Is there difference between the current distribution of ice cream purchases versus the expected distribution (20% chocolate, 20% strawberry, 20% mango, 40% vanilla)?
library(readxl)
library(ggpubr)
## Loading required package: ggplot2
library(rmarkdown)
A5Q1_1 <- read_excel("~/Documents/Documents - Marshall’s MacBook Pro/Education/SLU/2026/AA 5221/Data/Week 5 data/A5Q1-1.xlsx")

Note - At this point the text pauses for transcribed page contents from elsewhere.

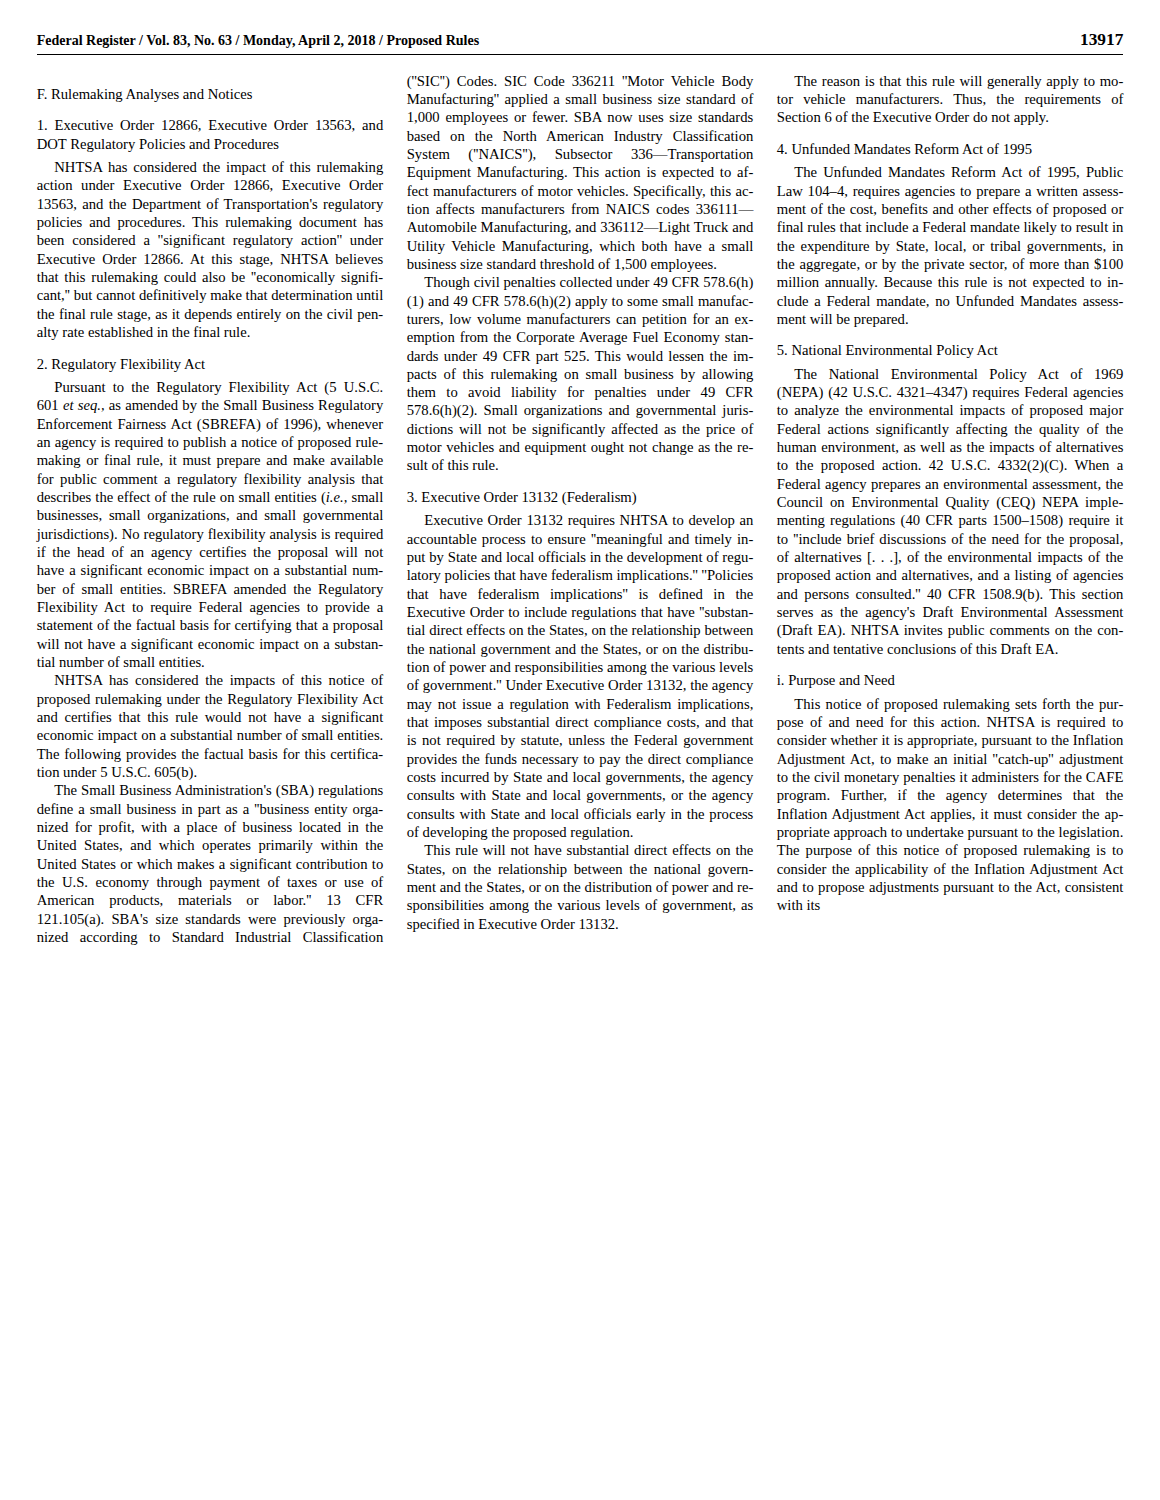Federal Register / Vol. 83, No. 63 / Monday, April 2, 2018 / Proposed Rules
13917
F. Rulemaking Analyses and Notices
1. Executive Order 12866, Executive Order 13563, and DOT Regulatory Policies and Procedures
NHTSA has considered the impact of this rulemaking action under Executive Order 12866, Executive Order 13563, and the Department of Transportation's regulatory policies and procedures. This rulemaking document has been considered a ''significant regulatory action'' under Executive Order 12866. At this stage, NHTSA believes that this rulemaking could also be ''economically significant,'' but cannot definitively make that determination until the final rule stage, as it depends entirely on the civil penalty rate established in the final rule.
2. Regulatory Flexibility Act
Pursuant to the Regulatory Flexibility Act (5 U.S.C. 601 et seq., as amended by the Small Business Regulatory Enforcement Fairness Act (SBREFA) of 1996), whenever an agency is required to publish a notice of proposed rulemaking or final rule, it must prepare and make available for public comment a regulatory flexibility analysis that describes the effect of the rule on small entities (i.e., small businesses, small organizations, and small governmental jurisdictions). No regulatory flexibility analysis is required if the head of an agency certifies the proposal will not have a significant economic impact on a substantial number of small entities. SBREFA amended the Regulatory Flexibility Act to require Federal agencies to provide a statement of the factual basis for certifying that a proposal will not have a significant economic impact on a substantial number of small entities.
NHTSA has considered the impacts of this notice of proposed rulemaking under the Regulatory Flexibility Act and certifies that this rule would not have a significant economic impact on a substantial number of small entities. The following provides the factual basis for this certification under 5 U.S.C. 605(b).
The Small Business Administration's (SBA) regulations define a small business in part as a ''business entity organized for profit, with a place of business located in the United States, and which operates primarily within the United States or which makes a significant contribution to the U.S. economy through payment of taxes or use of American products, materials or labor.'' 13 CFR 121.105(a). SBA's size standards were previously organized according to Standard Industrial Classification (''SIC'') Codes. SIC Code 336211 ''Motor Vehicle Body Manufacturing'' applied a small business size standard of 1,000 employees or fewer. SBA now uses size standards based on the North American Industry Classification System (''NAICS''), Subsector 336—Transportation Equipment Manufacturing. This action is expected to affect manufacturers of motor vehicles. Specifically, this action affects manufacturers from NAICS codes 336111—Automobile Manufacturing, and 336112—Light Truck and Utility Vehicle Manufacturing, which both have a small business size standard threshold of 1,500 employees.
Though civil penalties collected under 49 CFR 578.6(h)(1) and 49 CFR 578.6(h)(2) apply to some small manufacturers, low volume manufacturers can petition for an exemption from the Corporate Average Fuel Economy standards under 49 CFR part 525. This would lessen the impacts of this rulemaking on small business by allowing them to avoid liability for penalties under 49 CFR 578.6(h)(2). Small organizations and governmental jurisdictions will not be significantly affected as the price of motor vehicles and equipment ought not change as the result of this rule.
3. Executive Order 13132 (Federalism)
Executive Order 13132 requires NHTSA to develop an accountable process to ensure ''meaningful and timely input by State and local officials in the development of regulatory policies that have federalism implications.'' ''Policies that have federalism implications'' is defined in the Executive Order to include regulations that have ''substantial direct effects on the States, on the relationship between the national government and the States, or on the distribution of power and responsibilities among the various levels of government.'' Under Executive Order 13132, the agency may not issue a regulation with Federalism implications, that imposes substantial direct compliance costs, and that is not required by statute, unless the Federal government provides the funds necessary to pay the direct compliance costs incurred by State and local governments, the agency consults with State and local governments, or the agency consults with State and local officials early in the process of developing the proposed regulation.
This rule will not have substantial direct effects on the States, on the relationship between the national government and the States, or on the distribution of power and responsibilities among the various levels of government, as specified in Executive Order 13132.
The reason is that this rule will generally apply to motor vehicle manufacturers. Thus, the requirements of Section 6 of the Executive Order do not apply.
4. Unfunded Mandates Reform Act of 1995
The Unfunded Mandates Reform Act of 1995, Public Law 104–4, requires agencies to prepare a written assessment of the cost, benefits and other effects of proposed or final rules that include a Federal mandate likely to result in the expenditure by State, local, or tribal governments, in the aggregate, or by the private sector, of more than $100 million annually. Because this rule is not expected to include a Federal mandate, no Unfunded Mandates assessment will be prepared.
5. National Environmental Policy Act
The National Environmental Policy Act of 1969 (NEPA) (42 U.S.C. 4321–4347) requires Federal agencies to analyze the environmental impacts of proposed major Federal actions significantly affecting the quality of the human environment, as well as the impacts of alternatives to the proposed action. 42 U.S.C. 4332(2)(C). When a Federal agency prepares an environmental assessment, the Council on Environmental Quality (CEQ) NEPA implementing regulations (40 CFR parts 1500–1508) require it to ''include brief discussions of the need for the proposal, of alternatives [. . .], of the environmental impacts of the proposed action and alternatives, and a listing of agencies and persons consulted.'' 40 CFR 1508.9(b). This section serves as the agency's Draft Environmental Assessment (Draft EA). NHTSA invites public comments on the contents and tentative conclusions of this Draft EA.
i. Purpose and Need
This notice of proposed rulemaking sets forth the purpose of and need for this action. NHTSA is required to consider whether it is appropriate, pursuant to the Inflation Adjustment Act, to make an initial ''catch-up'' adjustment to the civil monetary penalties it administers for the CAFE program. Further, if the agency determines that the Inflation Adjustment Act applies, it must consider the appropriate approach to undertake pursuant to the legislation. The purpose of this notice of proposed rulemaking is to consider the applicability of the Inflation Adjustment Act and to propose adjustments pursuant to the Act, consistent with its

observed <- table(A5Q1_1$flavor)
observed
##
## Chocolate Mango Strawberry Vanilla
## 87 32 57 74
barplot(observed,
main="Ice Cream Purchases",
xlab="Flavor",
ylab="Count",
col = rainbow(length(observed)))
expected <- c(.2, .2, .2, .4)
chi_result <- chisq.test(x = observed, p = expected)
chi_result
##
## Chi-squared test for given probabilities
##
## data: observed
## X-squared = 41.6, df = 3, p-value = 4.878e-09
w <- sqrt(as.numeric(chi_result$statistic) / sum(observed))
w
## [1] 0.4079216
A Chi-Square Goodness of Fit test was conducted to determine if there was a difference between the observed [Ice Cream Flavor] frequencies and the expected frequencies.
The results showed that there was a difference between the observed and expected frequencies, χ²(3) = 41.6, p < .001.
The difference was moderate, (Cohen’s W = .41).